Viral Culture and Cell Culture Techniques
Viral culture is the propagation of a virus in living host cells so that its presence can be detected and the virus recovered for further study. Because viruses replicate only inside cells, culture systems — historically embryonated eggs and animals, now predominantly cell (tissue) cultures — provide the substrate in which a virus can grow, reveal itself through characteristic cellular changes, and be isolated.
Definition
Viral culture is the cultivation of a virus in susceptible living cells to permit its replication, detection (typically via cytopathic effect or specific staining), and isolation for identification and further characterisation.
Scope
This topic covers the principles of growing viruses in cell culture, the recognition of viral replication through cytopathic effect and related indicators, accelerated formats such as shell vial culture, and the continuing role of culture alongside molecular methods. It treats culture as a methodological topic and does not provide laboratory protocols or clinical guidance.
Core questions
- Which cell systems support replication of a given virus?
- How is viral growth recognised and distinguished from non-specific cellular change?
- When does recovering infectious virus add value beyond detecting its genome or antigens?

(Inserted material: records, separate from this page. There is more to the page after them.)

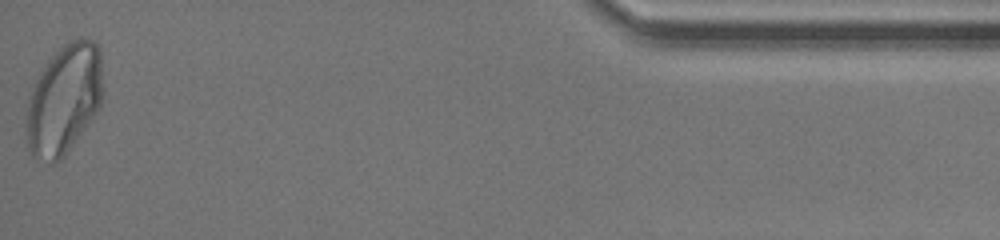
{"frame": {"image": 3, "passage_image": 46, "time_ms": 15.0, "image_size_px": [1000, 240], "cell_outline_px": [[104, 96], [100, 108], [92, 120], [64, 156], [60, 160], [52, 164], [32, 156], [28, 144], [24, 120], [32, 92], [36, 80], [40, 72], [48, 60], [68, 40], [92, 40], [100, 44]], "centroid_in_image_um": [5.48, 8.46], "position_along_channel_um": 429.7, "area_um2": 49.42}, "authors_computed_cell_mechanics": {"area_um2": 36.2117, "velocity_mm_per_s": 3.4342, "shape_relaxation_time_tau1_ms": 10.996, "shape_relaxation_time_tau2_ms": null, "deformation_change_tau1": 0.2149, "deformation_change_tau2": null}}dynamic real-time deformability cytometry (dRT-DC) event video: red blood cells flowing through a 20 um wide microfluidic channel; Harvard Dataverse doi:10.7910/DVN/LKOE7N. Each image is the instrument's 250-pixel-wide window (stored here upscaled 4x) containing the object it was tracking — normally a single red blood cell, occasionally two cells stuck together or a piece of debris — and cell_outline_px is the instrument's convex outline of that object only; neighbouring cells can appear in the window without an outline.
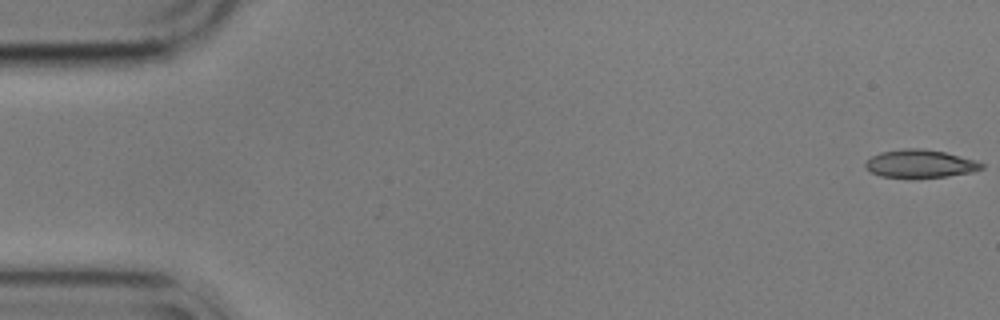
{"species": "common noctule bat (a hibernating species)", "species_latin": "Nyctalus noctula", "temperature_condition": "cold", "stored_images_in_passage": 9, "camera_frame_rate_fps": 3000, "um_per_image_px": 0.085, "animal": {"sex": "male", "body_mass_g": 17.9}, "frame": {"image": 1, "passage_image": 1, "time_ms": 0.0, "image_size_px": [1000, 320], "cell_outline_px": [[984, 168], [972, 172], [948, 176], [880, 176], [868, 172], [864, 168], [864, 164], [872, 156], [880, 152], [904, 148], [920, 148], [944, 152], [976, 160], [984, 164]], "centroid_in_image_um": [78.19, 13.89], "position_along_channel_um": 6.8, "area_um2": 18.67}}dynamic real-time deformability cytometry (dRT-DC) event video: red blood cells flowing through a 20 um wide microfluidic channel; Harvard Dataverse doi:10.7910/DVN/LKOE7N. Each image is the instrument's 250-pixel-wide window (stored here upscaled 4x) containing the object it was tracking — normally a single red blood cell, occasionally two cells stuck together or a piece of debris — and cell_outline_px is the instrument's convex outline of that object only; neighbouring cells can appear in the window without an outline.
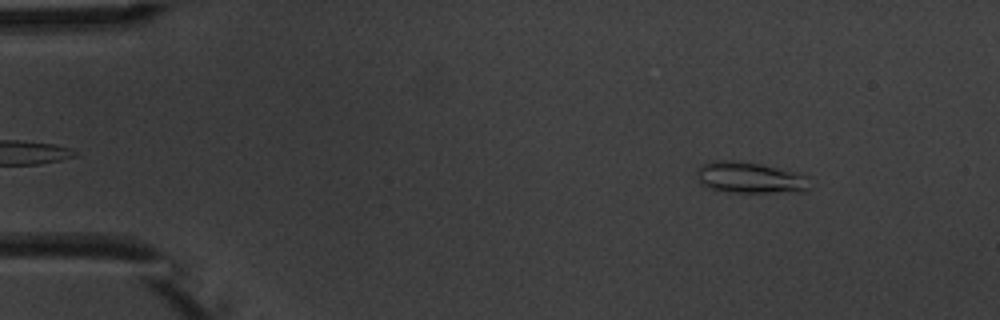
{"species": "common noctule bat (a hibernating species)", "species_latin": "Nyctalus noctula", "temperature_condition": "warm", "stored_images_in_passage": 3, "camera_frame_rate_fps": 3000, "um_per_image_px": 0.085, "animal": {"sex": "male", "body_mass_g": 20.1, "forearm_length_mm": 53.5}, "frame": {"image": 1, "passage_image": 1, "time_ms": 0.0, "image_size_px": [1000, 320], "cell_outline_px": [[808, 188], [804, 192], [732, 192], [712, 188], [700, 184], [696, 172], [704, 164], [716, 160], [732, 160], [760, 164], [808, 176]], "centroid_in_image_um": [63.74, 15.11], "position_along_channel_um": 21.3, "area_um2": 20.11}}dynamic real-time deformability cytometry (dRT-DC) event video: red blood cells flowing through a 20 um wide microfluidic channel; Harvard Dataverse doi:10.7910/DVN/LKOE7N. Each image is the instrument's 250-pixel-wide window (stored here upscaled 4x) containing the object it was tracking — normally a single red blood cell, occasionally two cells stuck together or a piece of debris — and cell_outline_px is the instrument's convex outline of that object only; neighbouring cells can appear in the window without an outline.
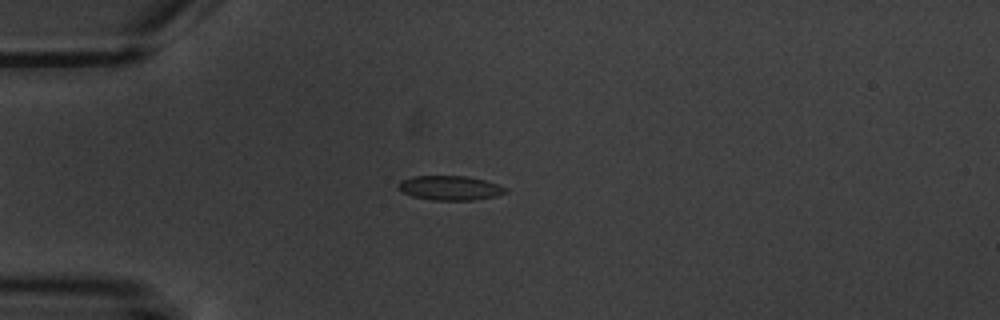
{"species": "common noctule bat (a hibernating species)", "species_latin": "Nyctalus noctula", "temperature_condition": "warm", "stored_images_in_passage": 4, "camera_frame_rate_fps": 3000, "um_per_image_px": 0.085, "animal": {"sex": "male", "body_mass_g": 20.1, "forearm_length_mm": 53.5}, "frame": {"image": 1, "passage_image": 4, "time_ms": 3.667, "image_size_px": [1000, 320], "cell_outline_px": [[508, 192], [496, 196], [472, 200], [432, 200], [412, 196], [396, 188], [396, 184], [400, 180], [412, 176], [468, 176], [484, 180], [508, 188]], "centroid_in_image_um": [38.22, 15.97], "position_along_channel_um": 46.8, "area_um2": 15.37}}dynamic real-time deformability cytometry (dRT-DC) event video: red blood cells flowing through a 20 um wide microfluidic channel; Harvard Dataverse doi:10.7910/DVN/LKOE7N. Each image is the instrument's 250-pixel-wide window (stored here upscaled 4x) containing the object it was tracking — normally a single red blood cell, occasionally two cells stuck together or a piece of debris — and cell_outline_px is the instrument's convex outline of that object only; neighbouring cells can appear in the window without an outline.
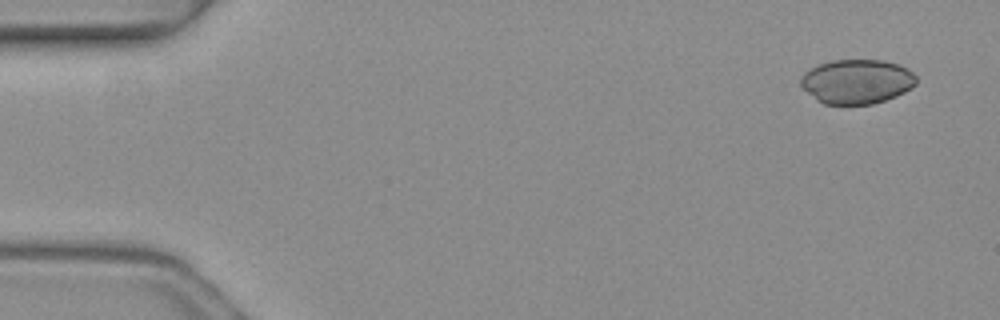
{"species": "common noctule bat (a hibernating species)", "species_latin": "Nyctalus noctula", "temperature_condition": "warm", "stored_images_in_passage": 6, "segment_of_instrument_passage": [2, 2], "camera_frame_rate_fps": 3000, "um_per_image_px": 0.085, "animal": {"sex": "female", "body_mass_g": 19.3, "forearm_length_mm": 54.1}, "frame": {"image": 1, "passage_image": 6, "time_ms": 1.667, "image_size_px": [1000, 320], "cell_outline_px": [[916, 84], [912, 88], [896, 96], [872, 104], [824, 104], [816, 100], [800, 84], [800, 76], [804, 72], [820, 64], [832, 60], [884, 60], [896, 64], [912, 72], [916, 76]], "centroid_in_image_um": [72.82, 6.93], "position_along_channel_um": 12.2, "area_um2": 29.77}}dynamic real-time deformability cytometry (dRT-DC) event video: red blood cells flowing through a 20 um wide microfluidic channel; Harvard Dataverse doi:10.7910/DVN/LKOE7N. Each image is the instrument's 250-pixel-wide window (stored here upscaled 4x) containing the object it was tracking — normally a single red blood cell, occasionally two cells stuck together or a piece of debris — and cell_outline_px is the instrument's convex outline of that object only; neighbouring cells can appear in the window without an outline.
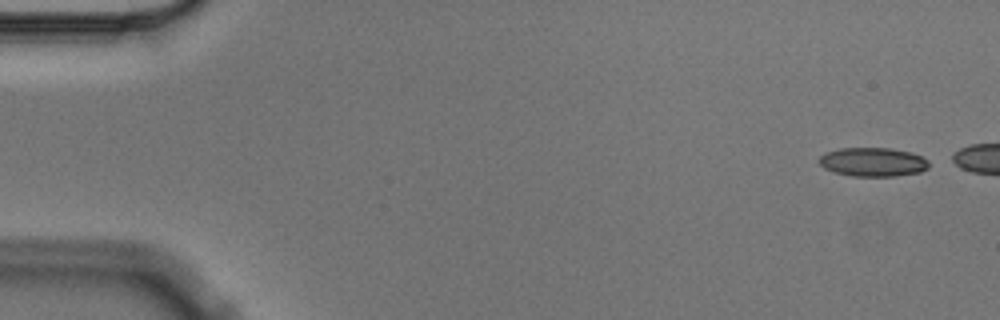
{"species": "Egyptian fruit bat (a non-hibernating species)", "species_latin": "Rousettus aegyptiacus", "temperature_condition": "cold", "stored_images_in_passage": 3, "camera_frame_rate_fps": 3000, "um_per_image_px": 0.085, "animal": {"sex": "male"}, "frame": {"image": 1, "passage_image": 1, "time_ms": 0.0, "image_size_px": [1000, 320], "cell_outline_px": [[928, 168], [920, 172], [892, 176], [852, 176], [836, 172], [824, 168], [816, 160], [824, 152], [840, 148], [892, 148], [912, 152], [928, 160]], "centroid_in_image_um": [74.17, 13.76], "position_along_channel_um": 10.8, "area_um2": 18.55}}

- How can culture be accelerated while retaining the advantages of live-virus recovery?
Key concepts
- Cytopathic effect
- Cell (tissue) culture monolayer
- Permissive and susceptible cells
- Plaque formation
- Shell vial assay
- Hemadsorption
- Virus isolation and passage
Mechanisms
A clinical specimen is inoculated onto a monolayer of cultured cells chosen for susceptibility to the suspected virus. As the virus replicates it alters the host cells, producing a cytopathic effect — rounding, lysis, syncytium formation, or inclusion bodies — whose pattern offers a clue to viral identity that is then confirmed by staining or molecular methods. Some viruses are detected indirectly, for example by hemadsorption of red cells onto infected monolayers. The shell vial technique centrifuges specimen onto cells and uses early antigen detection to shorten the time to result. Recovery of infectious virus by passage allows phenotypic studies such as antigenic characterisation and antiviral susceptibility that genome detection alone cannot provide.
Clinical relevance
Culture historically anchored viral diagnosis and remains a reference method for recovering infectious virus, supporting phenotypic characterisation, and confirming novel or unexpected agents. This entry explains what culture demonstrates and its trade-offs in speed and sensitivity; it is descriptive of methodology and not a guide to diagnostic or treatment decisions.
History
Cell culture transformed virology after Enders, Weller, and Robbins showed in 1949 that poliovirus could be grown in non-neural human tissue cultures, work recognised with a Nobel Prize and the foundation of modern diagnostic and vaccine virology. Culture-based isolation later enabled discovery of many human viruses, including early human coronaviruses, before molecular methods became dominant.
Key figures
- John Enders
- Thomas Weller
- Frederick Robbins
Related topics
Seminal works
- enders-1949
- leland-ginocchio-2007
Frequently asked questions
- What is cytopathic effect?
- Cytopathic effect is the visible damage a replicating virus causes to cultured cells — such as rounding, detachment, fusion into syncytia, or inclusion bodies. Its pattern can suggest which virus is present and is then confirmed by specific staining or molecular testing.
- If molecular tests are faster, why is viral culture still performed?
- Culture recovers infectious virus, which is needed for phenotypic studies such as antigenic characterisation, antiviral susceptibility testing, and investigation of novel agents — capabilities that genome or antigen detection alone cannot provide.